Il sonna, et la nourrice parut, une énorme femme rouge, avec une bouche d’ogresse, pleine de dents larges et luisantes qui firent presque peur à Christiane. Et de son corsage ouvert elle tira une pesante mamelle, molle et lourde de lait comme celles qui pendent sous le ventre des vaches. Et quand Christiane vit sa fille boire à cette gourde charnue elle eut envie de la saisir, de la reprendre, un peu jalouse et dégoûtée.

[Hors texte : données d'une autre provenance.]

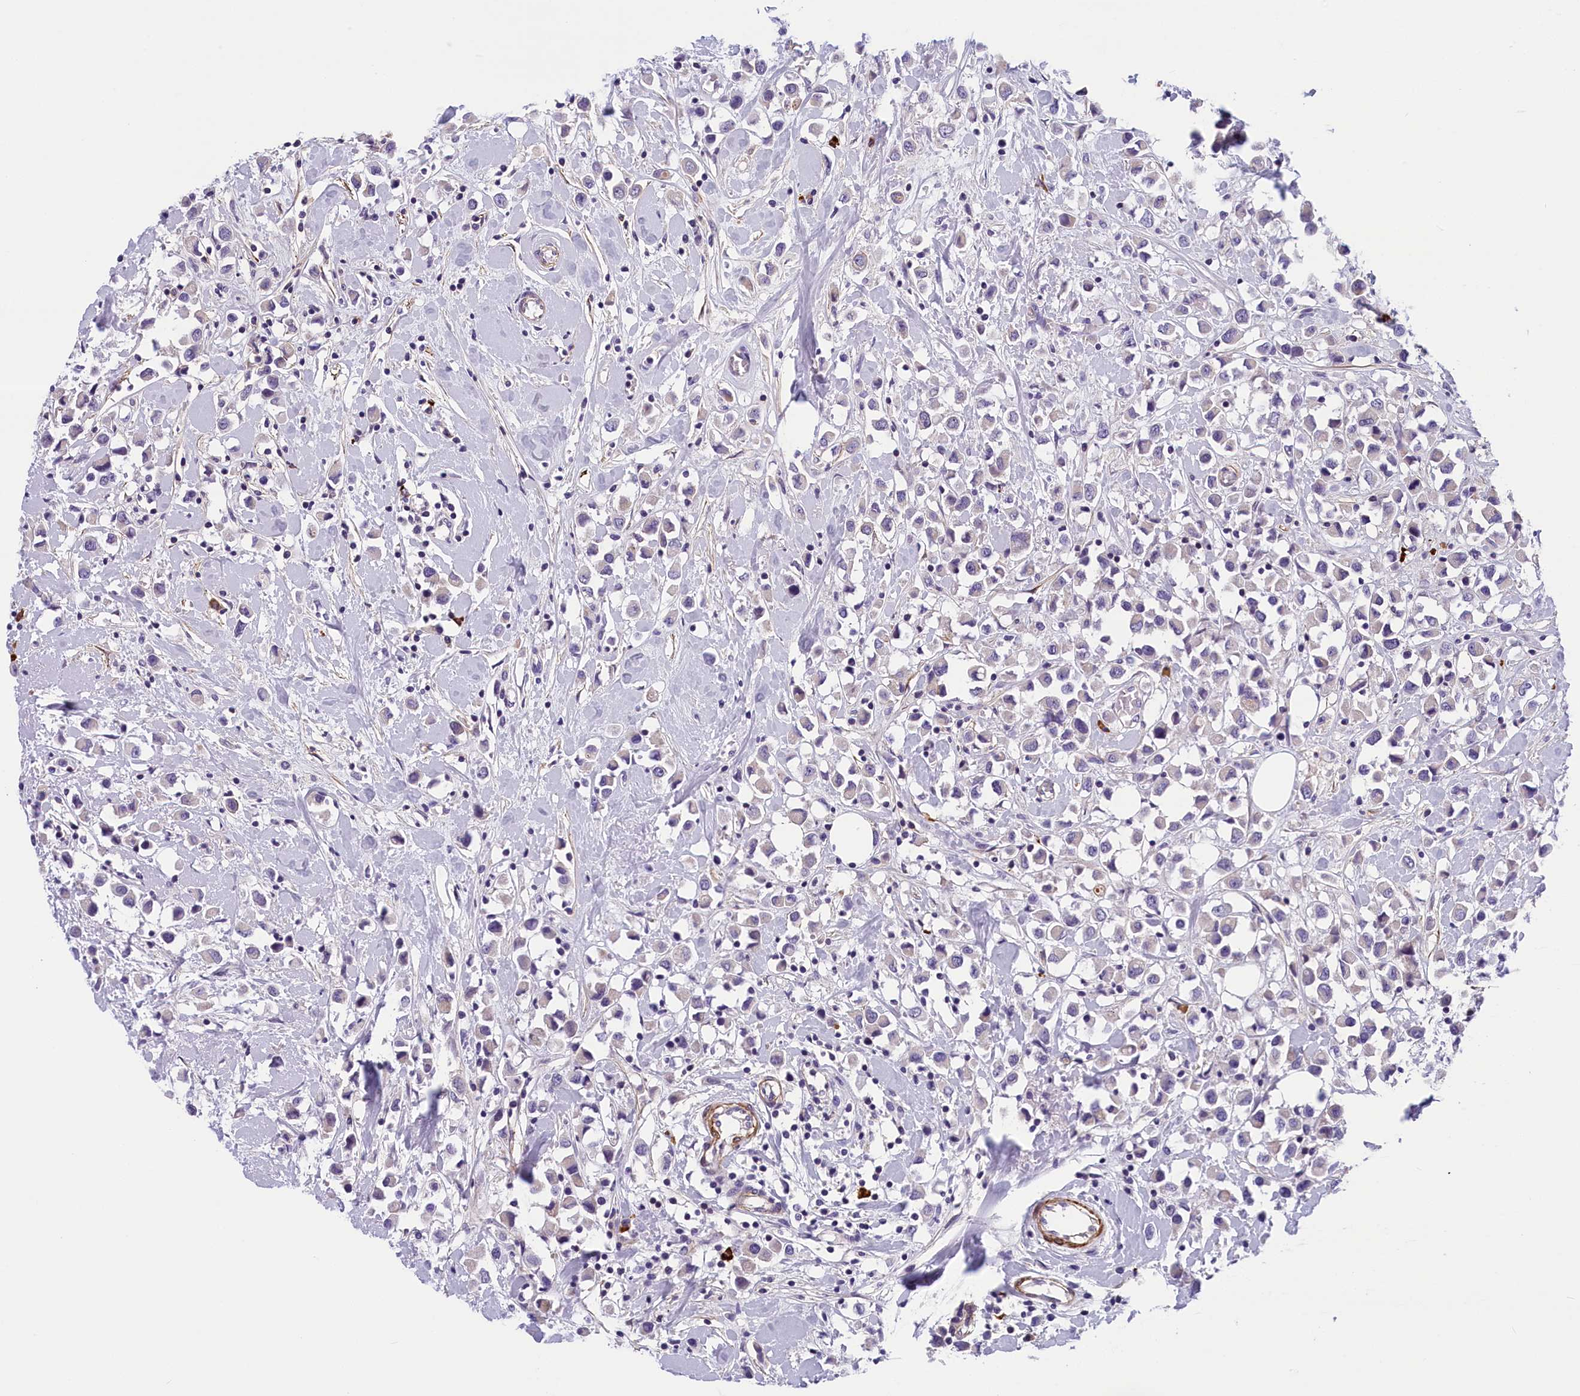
{"staining": {"intensity": "negative", "quantity": "none", "location": "none"}, "tissue": "breast cancer", "cell_type": "Tumor cells", "image_type": "cancer", "snomed": [{"axis": "morphology", "description": "Duct carcinoma"}, {"axis": "topography", "description": "Breast"}], "caption": "Image shows no significant protein positivity in tumor cells of breast cancer (infiltrating ductal carcinoma). (Brightfield microscopy of DAB IHC at high magnification).", "gene": "BCL2L13", "patient": {"sex": "female", "age": 61}}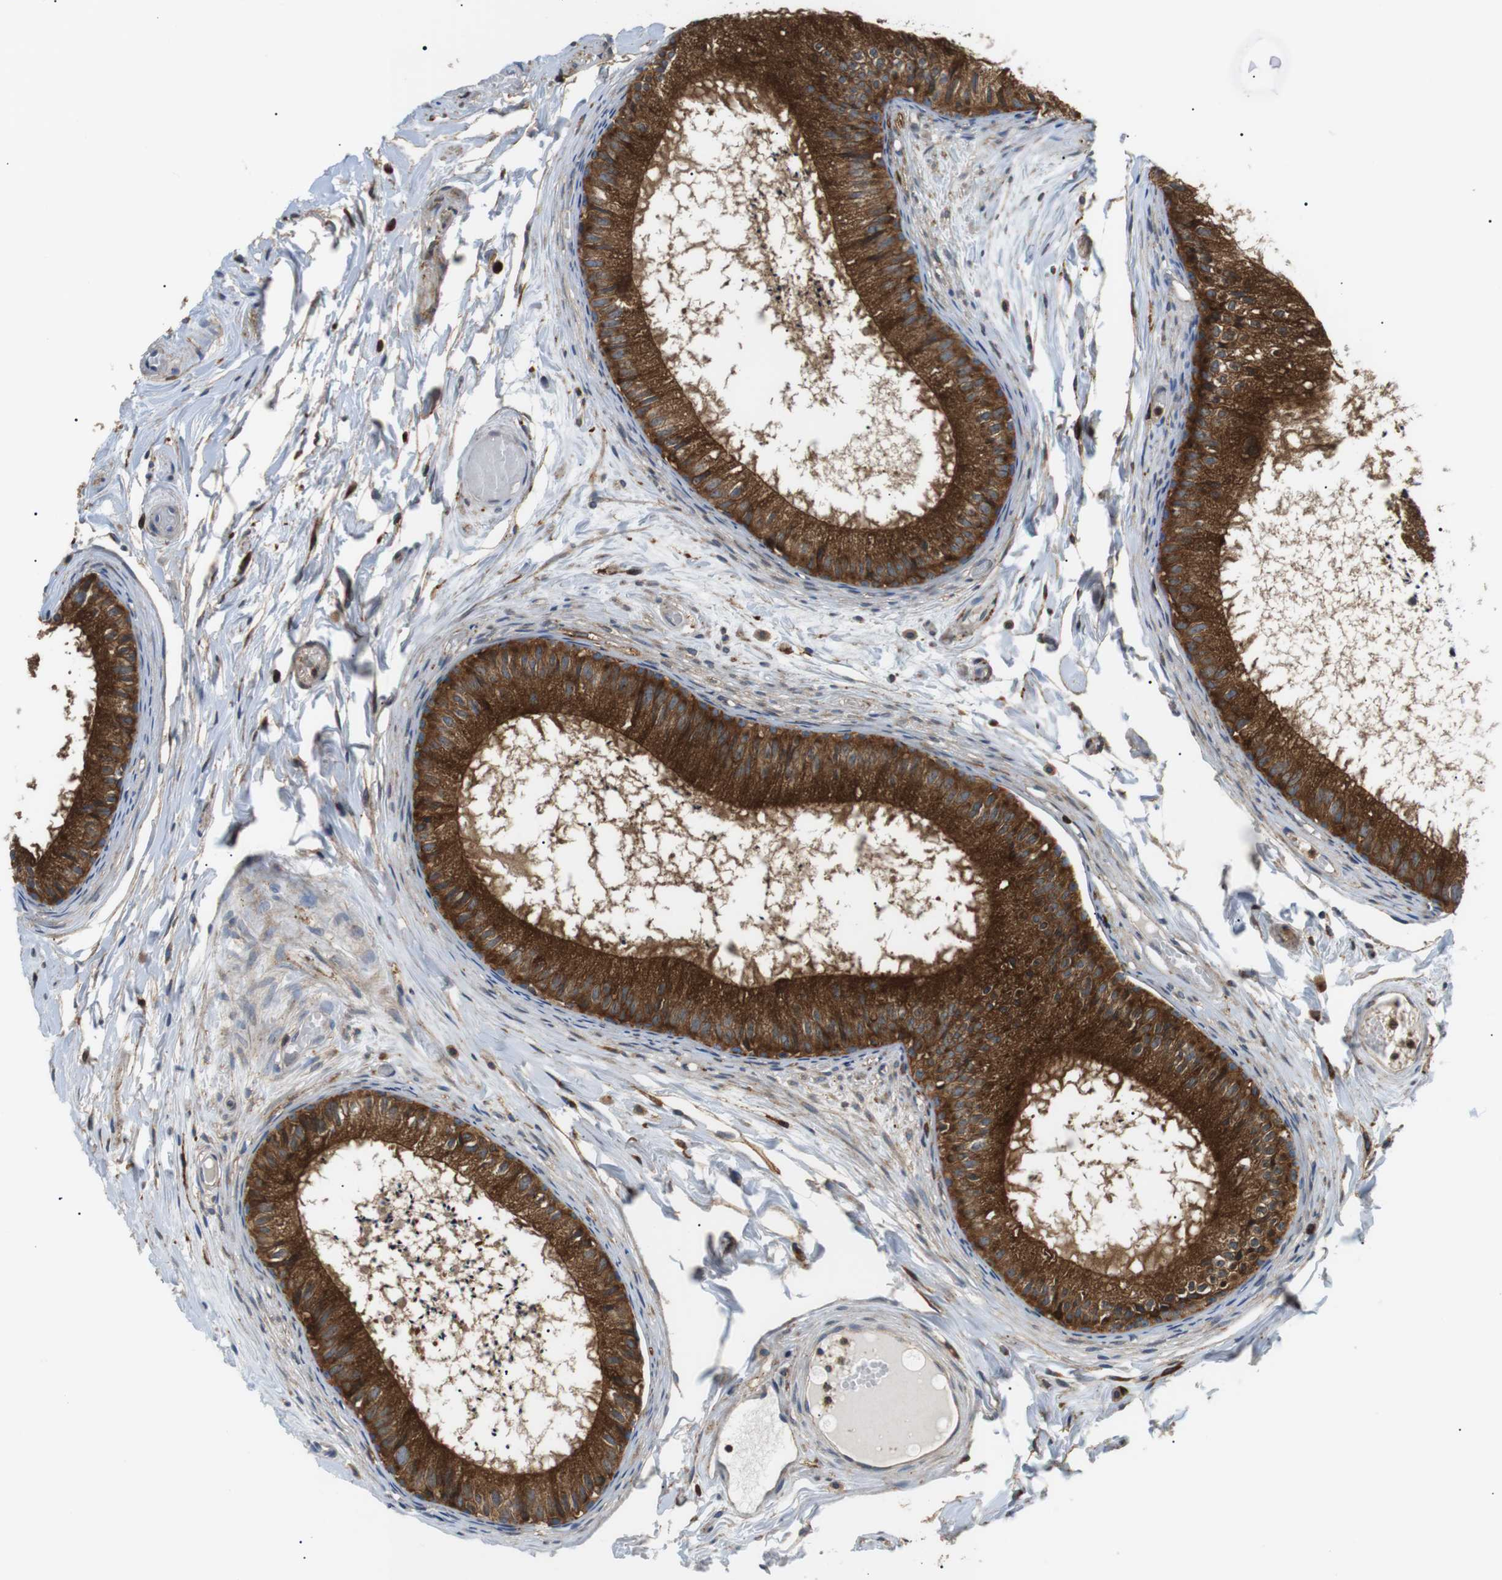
{"staining": {"intensity": "strong", "quantity": ">75%", "location": "cytoplasmic/membranous"}, "tissue": "epididymis", "cell_type": "Glandular cells", "image_type": "normal", "snomed": [{"axis": "morphology", "description": "Normal tissue, NOS"}, {"axis": "topography", "description": "Epididymis"}], "caption": "A photomicrograph of human epididymis stained for a protein reveals strong cytoplasmic/membranous brown staining in glandular cells. (DAB IHC with brightfield microscopy, high magnification).", "gene": "RAB9A", "patient": {"sex": "male", "age": 46}}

Mme Honorat maintenant donnait des conseils à la nourrice, qui s’en alla, emportant l’enfant.

Andermatt à son tour sortit. Les deux femmes restèrent seules.

Christiane ne savait comment parler de ce qui torturait son âme, tremblait d’être trop émue, de perdre la tête, de pleurer, de se trahir. Mais Mme Honorat se mit à bavarder toute seule, sans qu’on lui demandât rien. Lorsqu’elle eut conté tous les potins qui couraient par le pays, elle en vint à la famille Oriol:

– C’est de braves gens, disait-elle, de bien braves gens. Si vous aviez connu la mère, quelle femme honnête, vaillante! Elle en valait dix, Madame. Les petites tiennent d’elle, d’ailleurs.

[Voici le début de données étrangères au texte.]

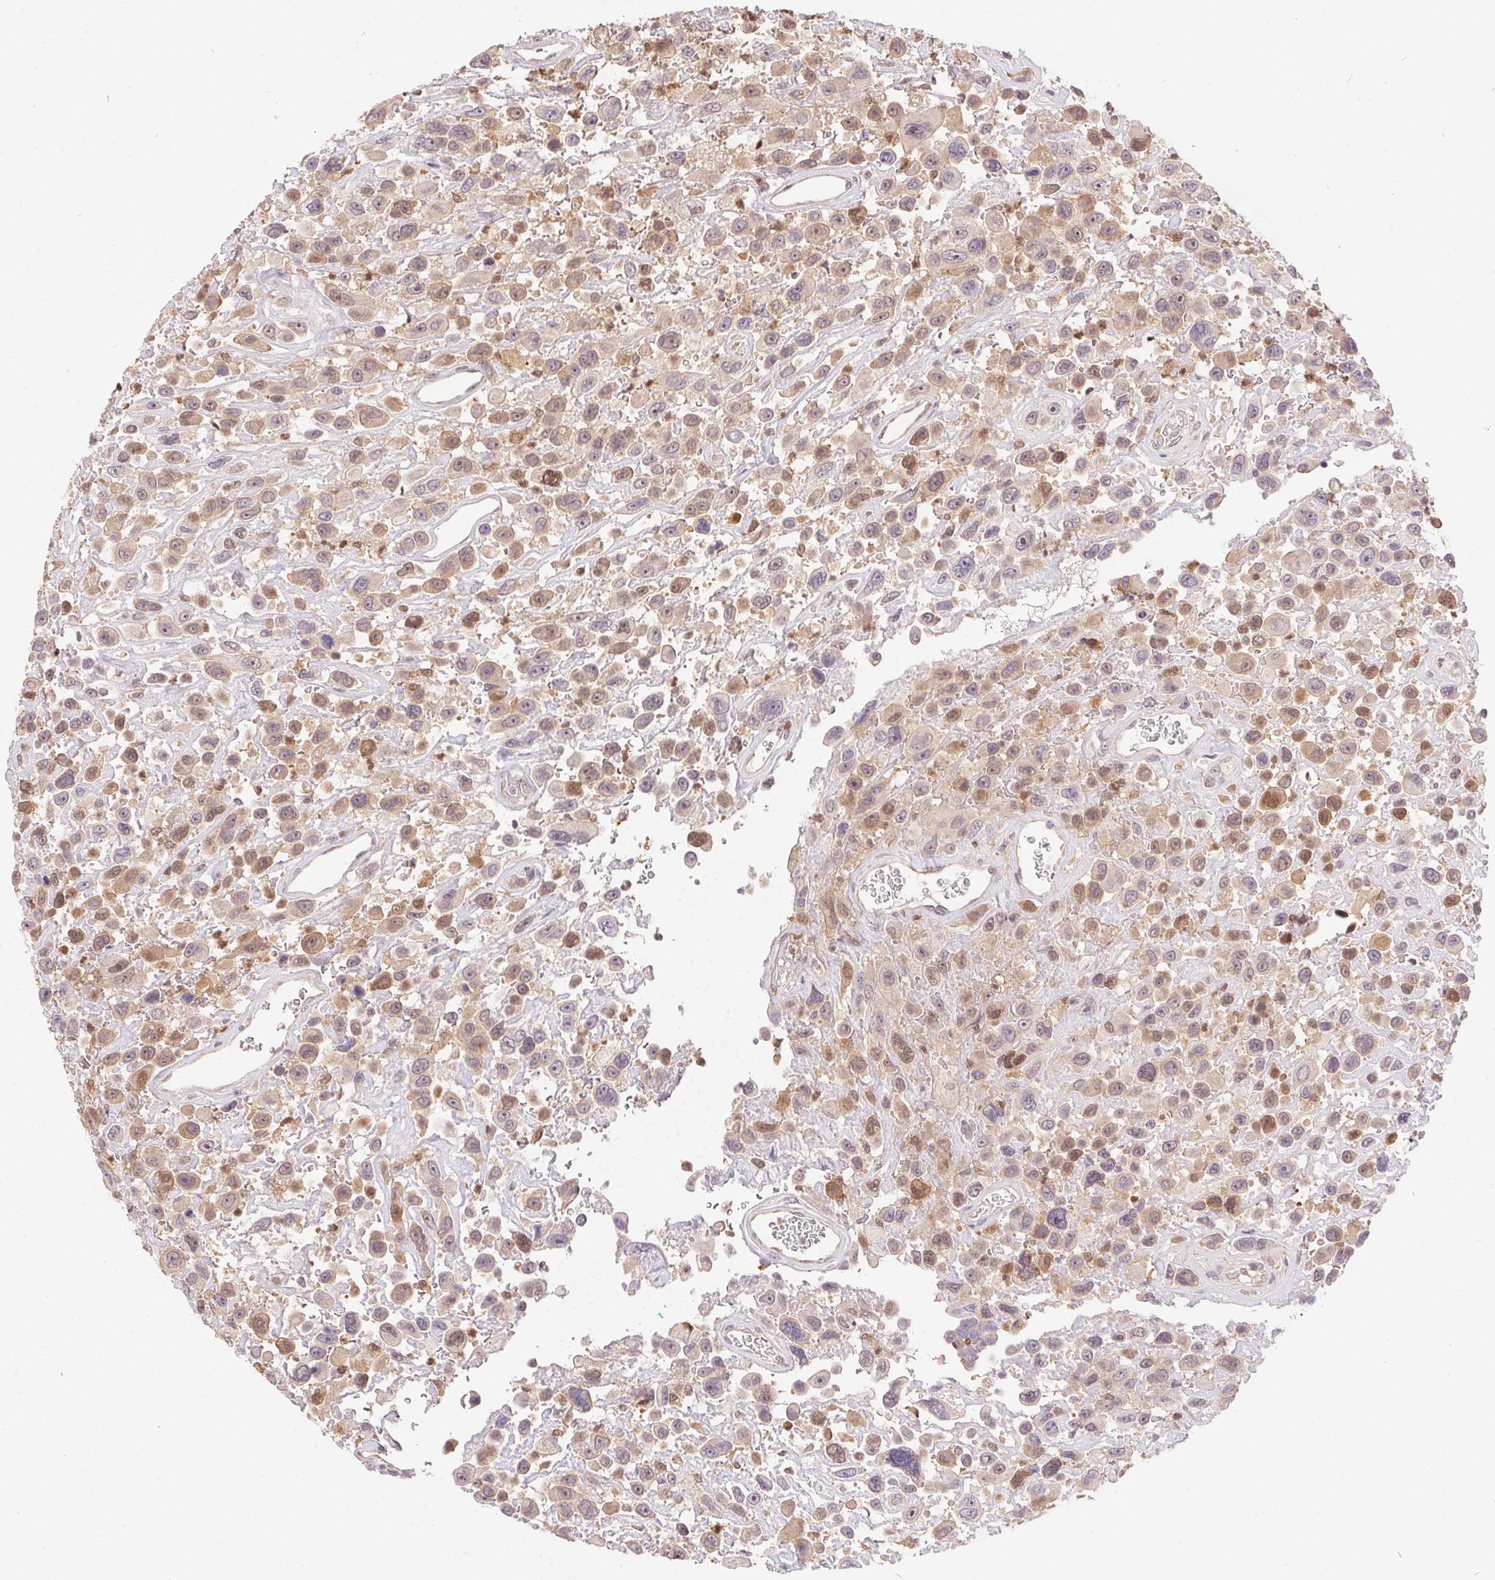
{"staining": {"intensity": "moderate", "quantity": "25%-75%", "location": "cytoplasmic/membranous,nuclear"}, "tissue": "urothelial cancer", "cell_type": "Tumor cells", "image_type": "cancer", "snomed": [{"axis": "morphology", "description": "Urothelial carcinoma, High grade"}, {"axis": "topography", "description": "Urinary bladder"}], "caption": "Urothelial cancer stained for a protein (brown) shows moderate cytoplasmic/membranous and nuclear positive staining in about 25%-75% of tumor cells.", "gene": "NUDT16", "patient": {"sex": "male", "age": 53}}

Puis, comme elle abordait un autre sujet, Christiane dit:

– Laquelle préférez-vous des deux, Louise ou Charlotte?

– Oh! moi, Madame, j’aime mieux Louise, celle de votre frère, elle est plus sage, plus rangée. C’est une femme d’ordre! Mais mon mari préfère l’autre. Les hommes, vous savez, ils ont leurs goûts, pas comme les nôtres.

Elle se tut. Christiane, dont le courage faiblissait, balbutia:

– Mon frère l’a rencontrée souvent chez vous, sa fiancée.

– Oh! oui, Madame, je crois bien, tous les jours. Tout s’est fait chez moi, tout! Moi je les laissais causer, ces enfants, je comprenais bien la chose! Mais ce qui m’a fait plaisir vraiment, c’est quand j’ai vu que M. Paul en tenait pour la cadette.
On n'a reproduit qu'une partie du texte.